#### What to produce:
List every line in the data below that contains the word "name".

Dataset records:
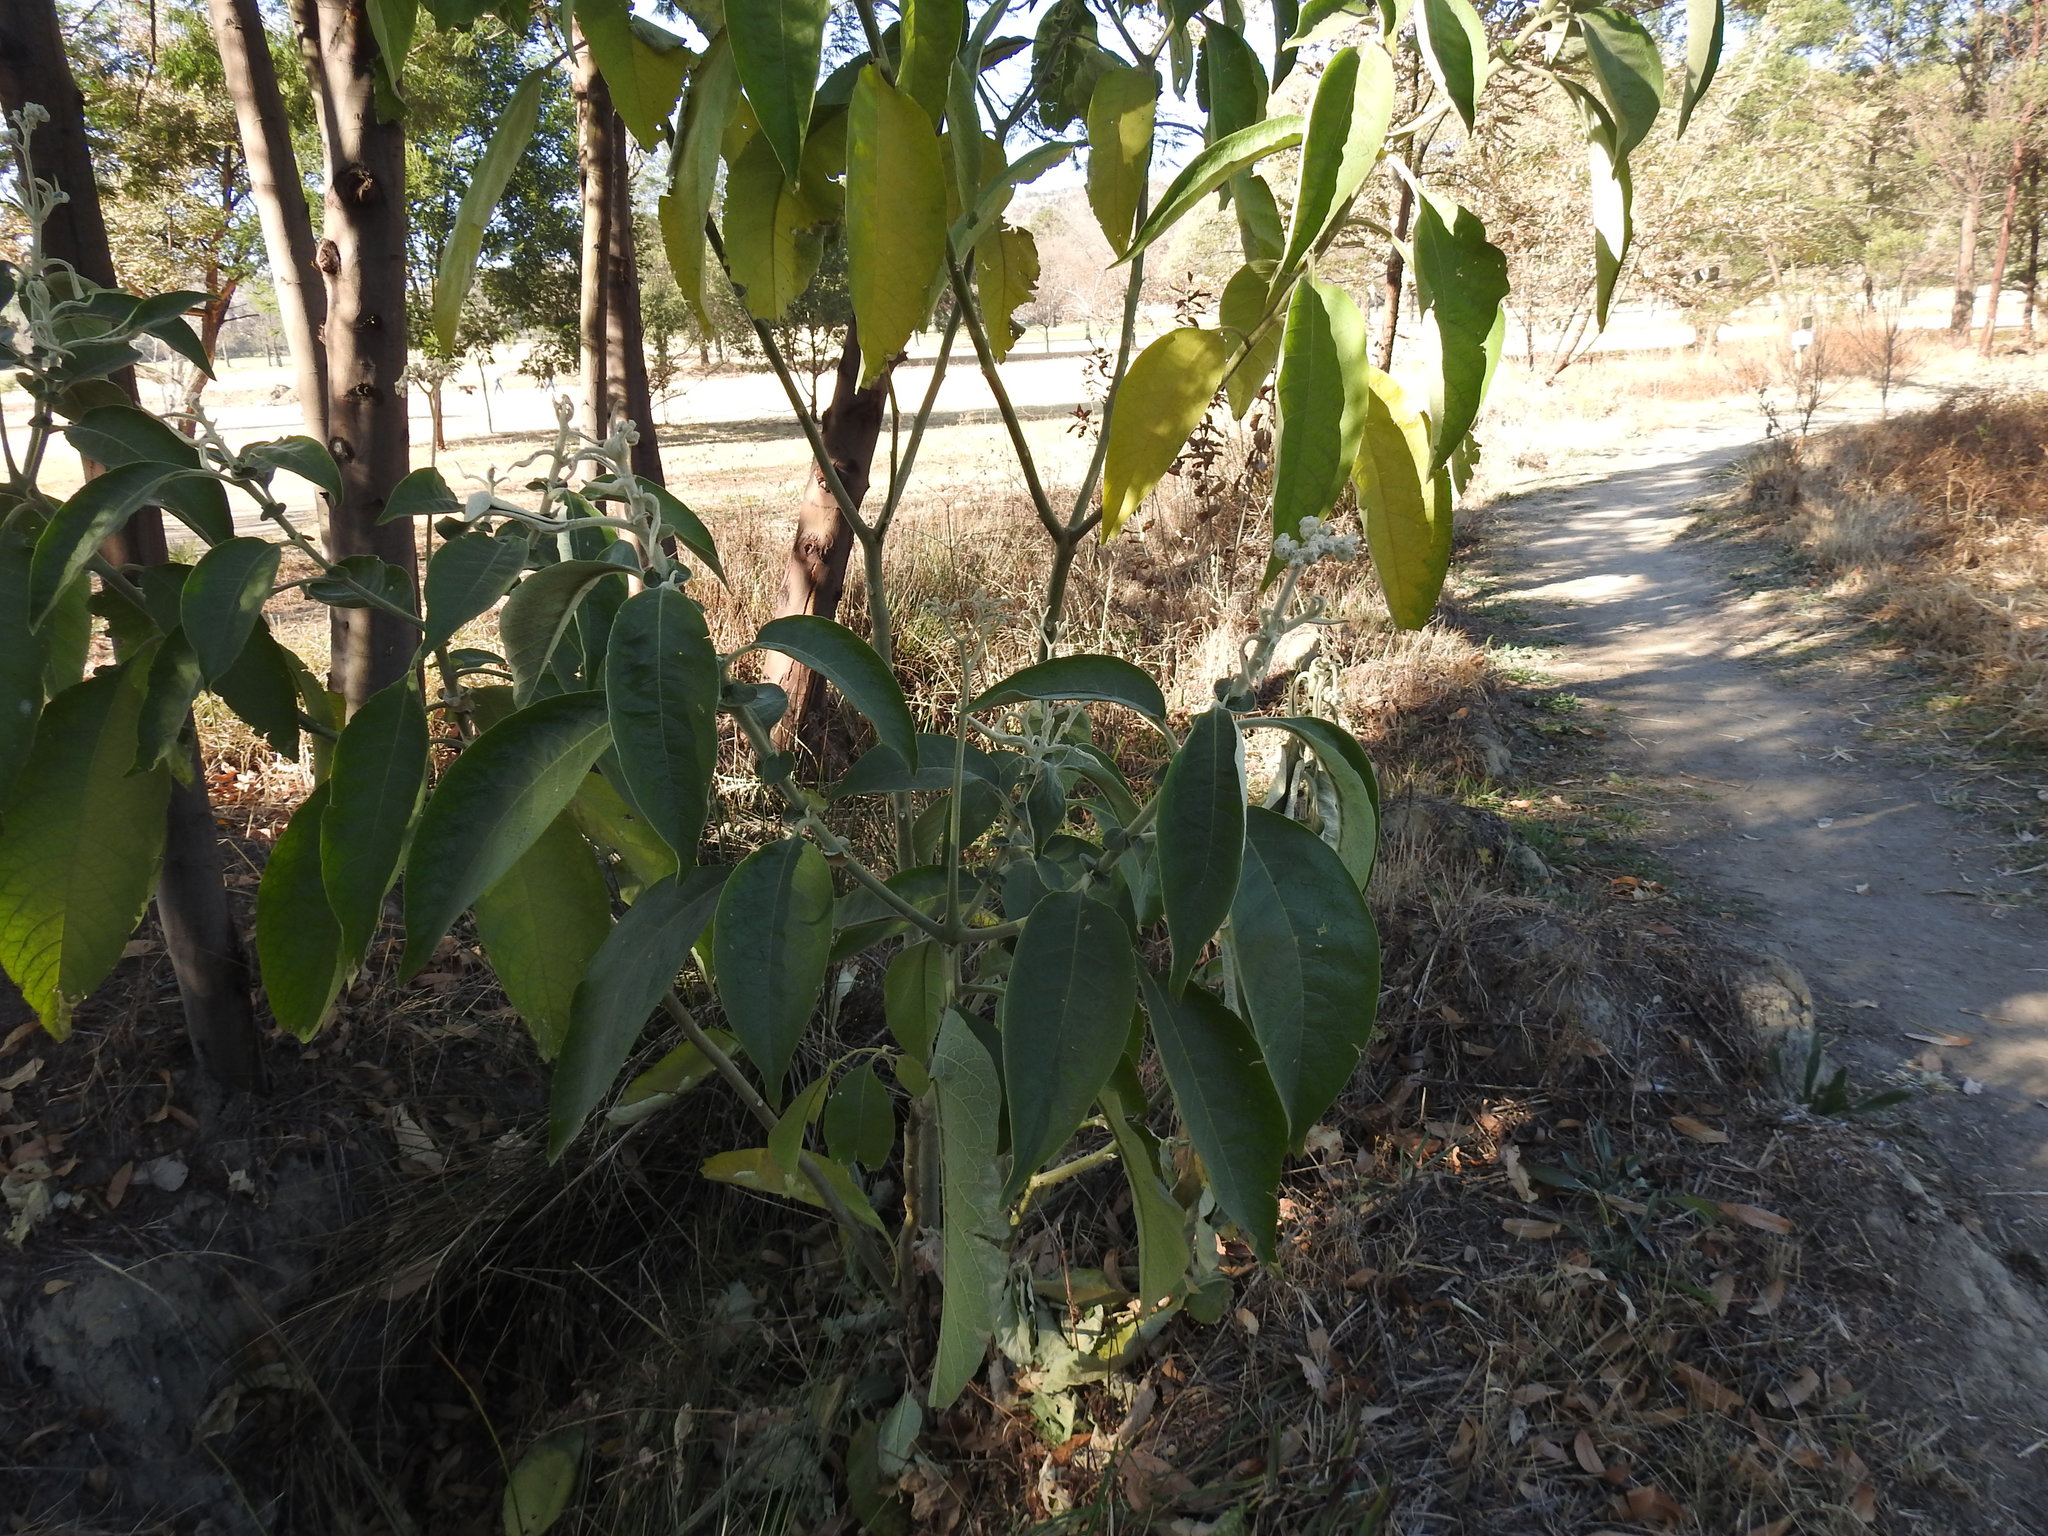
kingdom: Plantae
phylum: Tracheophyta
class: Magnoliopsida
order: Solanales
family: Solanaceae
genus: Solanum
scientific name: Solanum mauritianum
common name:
...
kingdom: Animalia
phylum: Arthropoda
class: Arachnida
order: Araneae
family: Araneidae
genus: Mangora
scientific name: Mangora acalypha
* * *
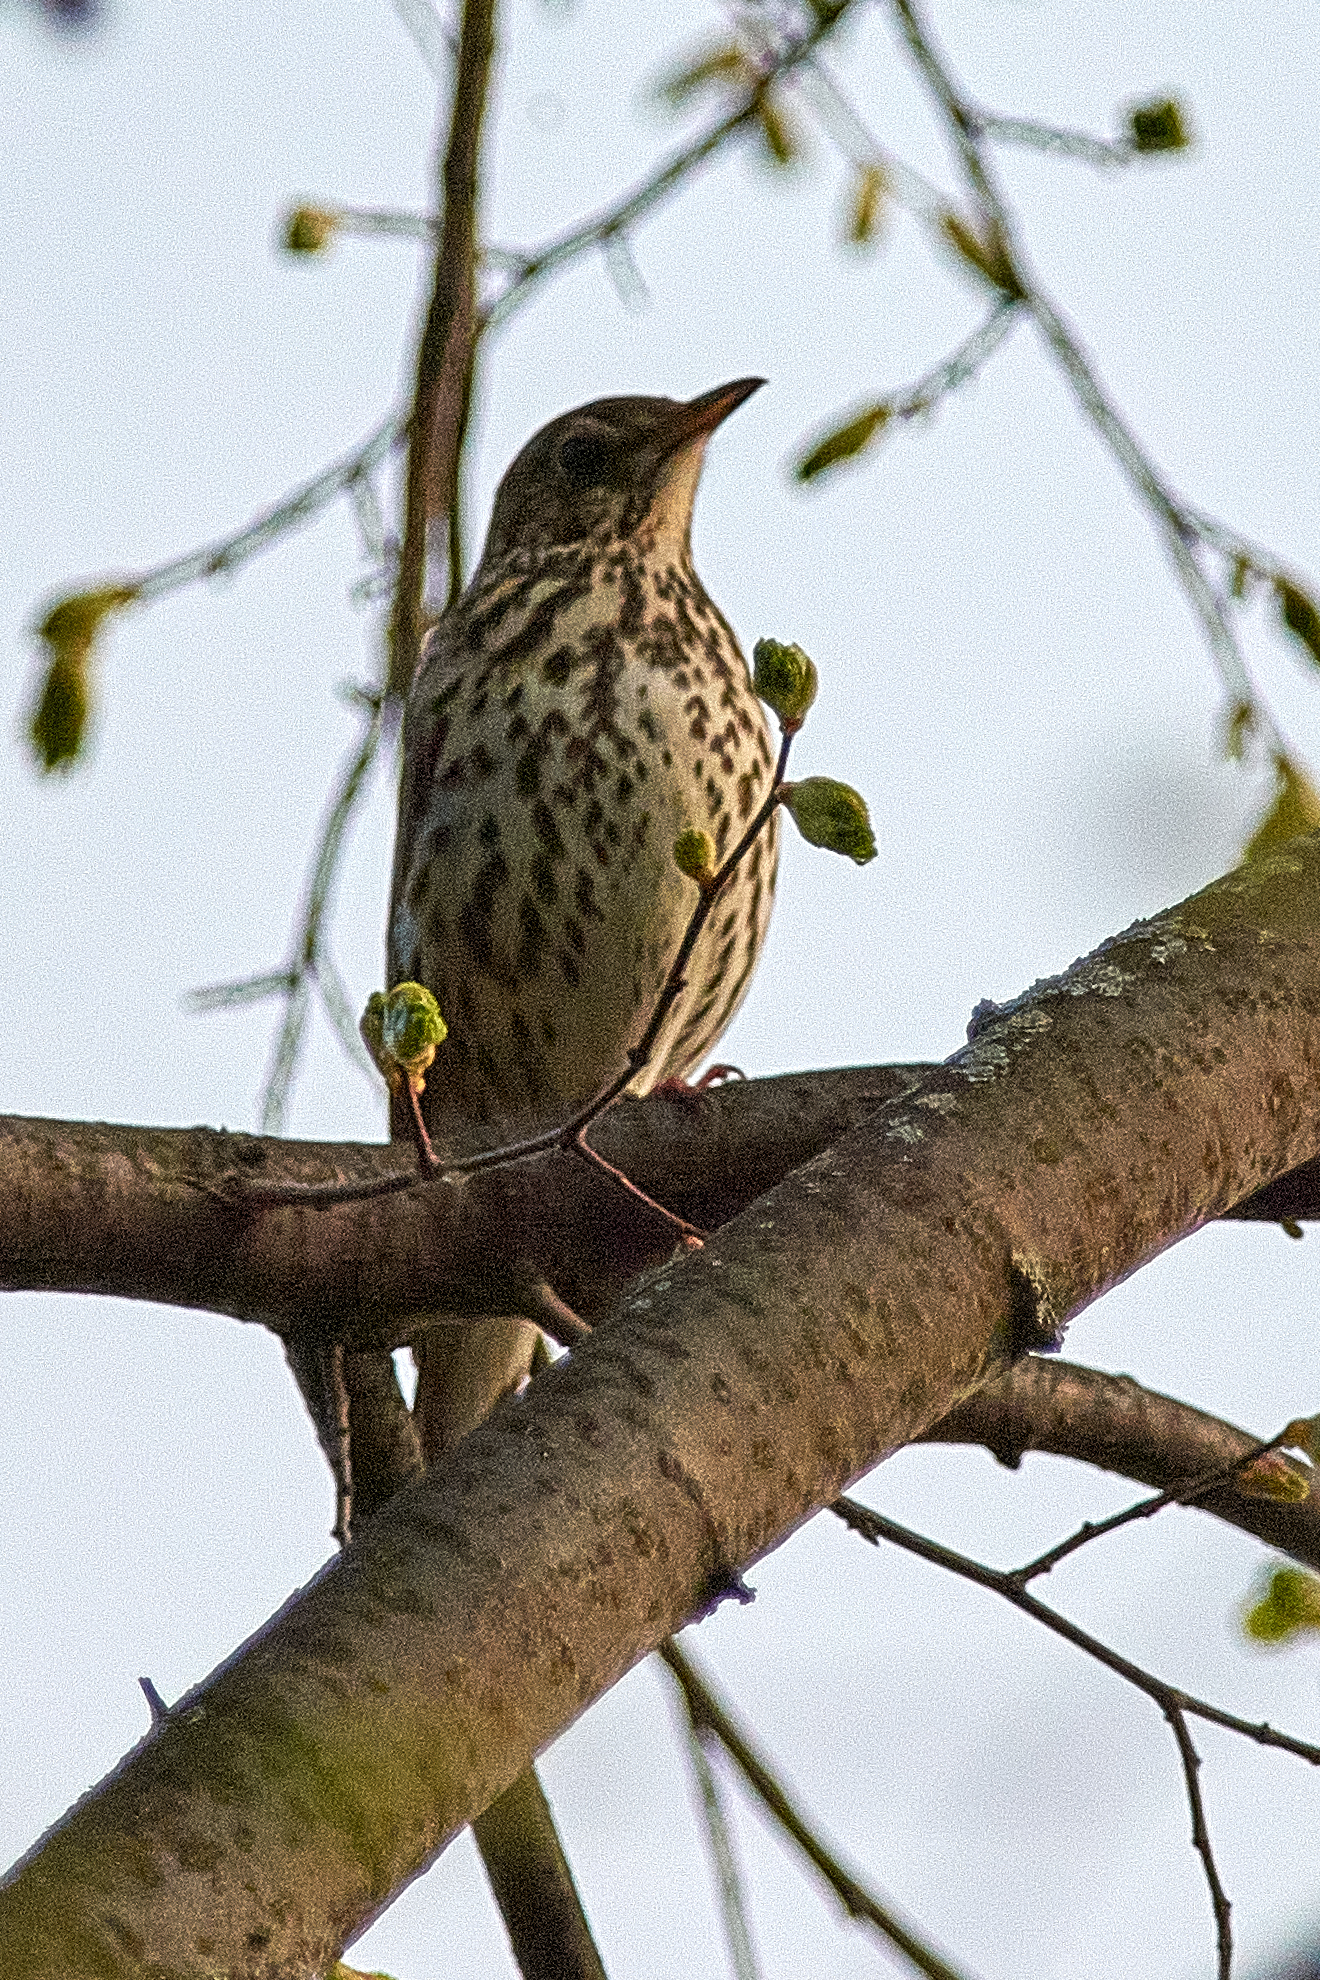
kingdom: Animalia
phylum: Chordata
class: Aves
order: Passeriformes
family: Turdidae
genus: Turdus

#### Worked answer:
scientific name: Solanum mauritianum
common name:
scientific name: Mangora acalypha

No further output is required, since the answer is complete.